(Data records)
----------

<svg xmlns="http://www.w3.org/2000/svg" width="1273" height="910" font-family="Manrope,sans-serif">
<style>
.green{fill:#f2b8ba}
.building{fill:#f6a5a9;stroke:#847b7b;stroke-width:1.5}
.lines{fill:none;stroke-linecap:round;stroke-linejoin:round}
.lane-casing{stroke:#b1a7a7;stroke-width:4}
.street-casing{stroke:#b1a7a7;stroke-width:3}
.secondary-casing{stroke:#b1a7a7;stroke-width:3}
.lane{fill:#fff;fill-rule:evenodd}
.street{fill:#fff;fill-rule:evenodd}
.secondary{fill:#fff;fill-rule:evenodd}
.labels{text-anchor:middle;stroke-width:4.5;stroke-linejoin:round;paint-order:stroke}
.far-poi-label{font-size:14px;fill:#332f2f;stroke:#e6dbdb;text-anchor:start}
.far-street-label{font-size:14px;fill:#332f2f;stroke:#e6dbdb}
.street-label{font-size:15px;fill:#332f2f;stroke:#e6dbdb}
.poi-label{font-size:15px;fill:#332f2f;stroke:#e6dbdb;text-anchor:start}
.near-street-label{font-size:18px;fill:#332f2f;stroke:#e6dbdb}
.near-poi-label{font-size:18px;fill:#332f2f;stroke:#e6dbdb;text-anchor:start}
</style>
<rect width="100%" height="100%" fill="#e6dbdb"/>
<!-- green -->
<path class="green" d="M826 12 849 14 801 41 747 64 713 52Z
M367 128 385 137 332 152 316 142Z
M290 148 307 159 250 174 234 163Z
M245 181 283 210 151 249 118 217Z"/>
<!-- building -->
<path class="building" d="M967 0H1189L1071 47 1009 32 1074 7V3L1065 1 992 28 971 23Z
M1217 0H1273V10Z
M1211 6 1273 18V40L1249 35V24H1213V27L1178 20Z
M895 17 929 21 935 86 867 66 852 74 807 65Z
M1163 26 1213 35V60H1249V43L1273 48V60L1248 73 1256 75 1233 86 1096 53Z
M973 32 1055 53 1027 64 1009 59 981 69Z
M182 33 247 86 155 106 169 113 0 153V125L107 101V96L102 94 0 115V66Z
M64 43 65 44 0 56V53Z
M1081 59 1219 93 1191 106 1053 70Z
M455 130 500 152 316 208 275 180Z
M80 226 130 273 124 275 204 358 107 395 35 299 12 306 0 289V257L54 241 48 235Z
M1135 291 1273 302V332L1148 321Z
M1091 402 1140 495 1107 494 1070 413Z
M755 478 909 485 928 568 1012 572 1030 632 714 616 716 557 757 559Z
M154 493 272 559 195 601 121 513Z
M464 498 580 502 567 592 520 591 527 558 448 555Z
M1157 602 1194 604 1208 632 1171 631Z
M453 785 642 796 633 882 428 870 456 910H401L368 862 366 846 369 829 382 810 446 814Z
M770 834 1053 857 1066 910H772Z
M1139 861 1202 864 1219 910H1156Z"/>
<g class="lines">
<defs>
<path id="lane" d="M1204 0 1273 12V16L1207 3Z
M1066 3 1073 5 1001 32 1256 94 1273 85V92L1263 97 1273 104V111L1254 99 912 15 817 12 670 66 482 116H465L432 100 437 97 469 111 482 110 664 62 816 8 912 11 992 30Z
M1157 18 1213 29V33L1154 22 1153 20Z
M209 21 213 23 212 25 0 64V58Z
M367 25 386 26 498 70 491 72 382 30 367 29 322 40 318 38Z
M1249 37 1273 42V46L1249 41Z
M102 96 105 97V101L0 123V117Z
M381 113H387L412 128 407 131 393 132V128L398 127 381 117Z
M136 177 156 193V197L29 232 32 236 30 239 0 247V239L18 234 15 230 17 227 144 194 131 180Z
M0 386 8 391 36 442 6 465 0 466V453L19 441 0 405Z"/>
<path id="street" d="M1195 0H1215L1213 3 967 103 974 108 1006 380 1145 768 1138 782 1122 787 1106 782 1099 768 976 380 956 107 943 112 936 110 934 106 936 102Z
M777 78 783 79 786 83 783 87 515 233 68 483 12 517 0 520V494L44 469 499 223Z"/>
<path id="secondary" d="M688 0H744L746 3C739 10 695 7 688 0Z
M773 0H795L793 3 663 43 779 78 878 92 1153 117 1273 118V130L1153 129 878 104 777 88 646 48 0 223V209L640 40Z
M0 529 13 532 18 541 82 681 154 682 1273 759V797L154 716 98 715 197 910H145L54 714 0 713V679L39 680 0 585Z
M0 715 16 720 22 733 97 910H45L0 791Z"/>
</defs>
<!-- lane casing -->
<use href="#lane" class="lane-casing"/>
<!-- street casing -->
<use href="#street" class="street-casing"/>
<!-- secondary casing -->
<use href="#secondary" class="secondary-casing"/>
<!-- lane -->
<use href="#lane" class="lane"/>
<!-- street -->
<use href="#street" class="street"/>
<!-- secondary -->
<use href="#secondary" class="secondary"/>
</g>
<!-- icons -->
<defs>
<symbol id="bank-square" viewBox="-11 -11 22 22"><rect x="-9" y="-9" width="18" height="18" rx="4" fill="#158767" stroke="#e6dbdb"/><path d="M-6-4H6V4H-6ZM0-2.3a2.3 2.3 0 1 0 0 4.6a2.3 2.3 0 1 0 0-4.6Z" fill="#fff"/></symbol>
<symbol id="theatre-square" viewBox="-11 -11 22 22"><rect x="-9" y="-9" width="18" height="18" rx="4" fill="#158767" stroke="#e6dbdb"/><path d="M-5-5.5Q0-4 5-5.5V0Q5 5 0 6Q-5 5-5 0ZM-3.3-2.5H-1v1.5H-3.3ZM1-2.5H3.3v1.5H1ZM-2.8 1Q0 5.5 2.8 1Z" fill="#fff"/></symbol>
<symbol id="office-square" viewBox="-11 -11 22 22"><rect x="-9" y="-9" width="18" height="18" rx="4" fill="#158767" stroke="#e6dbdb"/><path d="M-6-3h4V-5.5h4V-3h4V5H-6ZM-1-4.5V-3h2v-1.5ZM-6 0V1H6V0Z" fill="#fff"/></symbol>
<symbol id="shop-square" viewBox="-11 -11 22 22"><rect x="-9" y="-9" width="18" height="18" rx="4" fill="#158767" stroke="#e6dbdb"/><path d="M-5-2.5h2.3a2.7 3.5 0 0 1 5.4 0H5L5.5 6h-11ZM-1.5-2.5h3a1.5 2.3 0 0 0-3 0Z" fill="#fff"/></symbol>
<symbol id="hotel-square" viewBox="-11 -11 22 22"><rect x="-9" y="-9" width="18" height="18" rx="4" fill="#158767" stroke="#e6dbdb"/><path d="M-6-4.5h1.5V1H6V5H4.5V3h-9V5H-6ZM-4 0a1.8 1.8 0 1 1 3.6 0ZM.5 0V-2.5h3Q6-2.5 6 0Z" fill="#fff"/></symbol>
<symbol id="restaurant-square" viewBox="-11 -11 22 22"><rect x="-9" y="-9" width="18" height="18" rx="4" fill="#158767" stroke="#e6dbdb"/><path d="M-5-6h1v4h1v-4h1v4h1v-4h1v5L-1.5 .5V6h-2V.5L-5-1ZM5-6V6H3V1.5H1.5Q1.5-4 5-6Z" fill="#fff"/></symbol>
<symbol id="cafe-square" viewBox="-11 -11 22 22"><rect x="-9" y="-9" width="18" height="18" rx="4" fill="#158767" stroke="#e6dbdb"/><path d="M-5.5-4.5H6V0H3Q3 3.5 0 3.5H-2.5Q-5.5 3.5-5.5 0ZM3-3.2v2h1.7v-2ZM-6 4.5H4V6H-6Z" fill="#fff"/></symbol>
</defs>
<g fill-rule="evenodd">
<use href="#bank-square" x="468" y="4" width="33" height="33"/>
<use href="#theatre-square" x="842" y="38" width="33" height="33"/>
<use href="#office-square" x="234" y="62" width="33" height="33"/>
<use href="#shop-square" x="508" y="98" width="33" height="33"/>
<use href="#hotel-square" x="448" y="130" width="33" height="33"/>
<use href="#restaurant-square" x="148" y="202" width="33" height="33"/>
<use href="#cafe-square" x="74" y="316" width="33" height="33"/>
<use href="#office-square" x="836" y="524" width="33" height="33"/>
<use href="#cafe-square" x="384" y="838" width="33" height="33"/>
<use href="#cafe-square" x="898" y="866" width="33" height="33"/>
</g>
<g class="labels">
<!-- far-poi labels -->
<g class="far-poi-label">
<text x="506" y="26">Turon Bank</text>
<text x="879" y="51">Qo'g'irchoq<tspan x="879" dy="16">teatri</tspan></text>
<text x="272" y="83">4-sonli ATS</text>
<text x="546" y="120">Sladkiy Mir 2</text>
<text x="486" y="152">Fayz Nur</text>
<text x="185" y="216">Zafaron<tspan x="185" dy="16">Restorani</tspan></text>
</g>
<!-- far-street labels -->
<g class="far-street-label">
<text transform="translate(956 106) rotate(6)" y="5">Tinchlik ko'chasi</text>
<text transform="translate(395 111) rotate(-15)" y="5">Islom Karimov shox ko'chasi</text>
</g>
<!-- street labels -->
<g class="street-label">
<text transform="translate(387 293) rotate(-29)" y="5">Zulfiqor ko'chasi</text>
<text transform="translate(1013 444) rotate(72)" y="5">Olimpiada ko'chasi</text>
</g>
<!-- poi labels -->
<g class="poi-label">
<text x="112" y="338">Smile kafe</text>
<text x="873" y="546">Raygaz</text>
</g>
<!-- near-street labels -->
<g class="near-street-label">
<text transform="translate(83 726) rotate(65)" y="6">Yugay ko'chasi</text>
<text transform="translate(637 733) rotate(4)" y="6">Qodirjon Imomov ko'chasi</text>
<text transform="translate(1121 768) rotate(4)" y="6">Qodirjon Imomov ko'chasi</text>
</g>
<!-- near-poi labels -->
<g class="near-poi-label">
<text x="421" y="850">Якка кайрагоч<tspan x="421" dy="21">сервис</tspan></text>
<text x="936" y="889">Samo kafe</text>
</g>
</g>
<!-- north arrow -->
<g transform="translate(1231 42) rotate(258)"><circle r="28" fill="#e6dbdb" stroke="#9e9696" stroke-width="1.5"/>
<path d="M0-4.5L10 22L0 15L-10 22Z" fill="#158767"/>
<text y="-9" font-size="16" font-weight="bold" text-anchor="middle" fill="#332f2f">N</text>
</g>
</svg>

----------

__Task__. Above are records; repeat only the lines starting at the line with "<!-- street -->" and ending at the line with "5-5.5V0Q5 5 0", exactly as they appear, both included.

__Response to this task__.
<!-- street -->
<use href="#street" class="street"/>
<!-- secondary -->
<use href="#secondary" class="secondary"/>
</g>
<!-- icons -->
<defs>
<symbol id="bank-square" viewBox="-11 -11 22 22"><rect x="-9" y="-9" width="18" height="18" rx="4" fill="#158767" stroke="#e6dbdb"/><path d="M-6-4H6V4H-6ZM0-2.3a2.3 2.3 0 1 0 0 4.6a2.3 2.3 0 1 0 0-4.6Z" fill="#fff"/></symbol>
<symbol id="theatre-square" viewBox="-11 -11 22 22"><rect x="-9" y="-9" width="18" height="18" rx="4" fill="#158767" stroke="#e6dbdb"/><path d="M-5-5.5Q0-4 5-5.5V0Q5 5 0 6Q-5 5-5 0ZM-3.3-2.5H-1v1.5H-3.3ZM1-2.5H3.3v1.5H1ZM-2.8 1Q0 5.5 2.8 1Z" fill="#fff"/></symbol>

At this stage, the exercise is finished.